Data for this exercise -
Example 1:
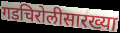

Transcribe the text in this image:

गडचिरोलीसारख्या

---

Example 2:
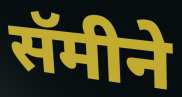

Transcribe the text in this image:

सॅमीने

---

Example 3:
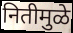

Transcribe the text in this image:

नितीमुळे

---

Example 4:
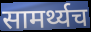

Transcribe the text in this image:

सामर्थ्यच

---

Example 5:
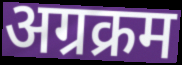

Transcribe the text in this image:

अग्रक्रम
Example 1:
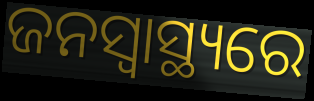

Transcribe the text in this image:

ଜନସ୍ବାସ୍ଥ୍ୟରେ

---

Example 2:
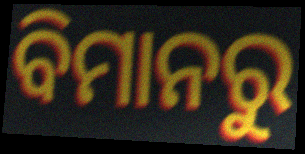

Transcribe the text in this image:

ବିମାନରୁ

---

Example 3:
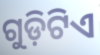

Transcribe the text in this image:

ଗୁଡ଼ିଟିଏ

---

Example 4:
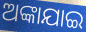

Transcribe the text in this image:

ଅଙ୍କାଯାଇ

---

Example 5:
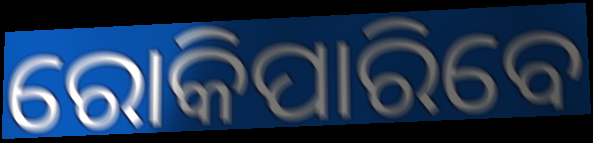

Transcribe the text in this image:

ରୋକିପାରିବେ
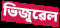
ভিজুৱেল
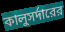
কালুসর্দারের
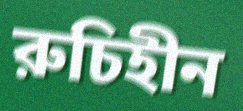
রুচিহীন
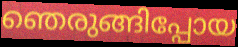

Your assignment - All that's required is the material above repeated exactly, minus any picture.

Response -
Example 1:

Transcribe the text in this image:

गडचिरोलीसारख्या

---

Example 2:

Transcribe the text in this image:

सॅमीने

---

Example 3:

Transcribe the text in this image:

नितीमुळे

---

Example 4:

Transcribe the text in this image:

सामर्थ्यच

---

Example 5:

Transcribe the text in this image:

अग्रक्रम
Example 1:

Transcribe the text in this image:

ଜନସ୍ବାସ୍ଥ୍ୟରେ

---

Example 2:

Transcribe the text in this image:

ବିମାନରୁ

---

Example 3:

Transcribe the text in this image:

ଗୁଡ଼ିଟିଏ

---

Example 4:

Transcribe the text in this image:

ଅଙ୍କାଯାଇ

---

Example 5:

Transcribe the text in this image:

ରୋକିପାରିବେ
ভিজুৱেল
কালুসর্দারের
রুচিহীন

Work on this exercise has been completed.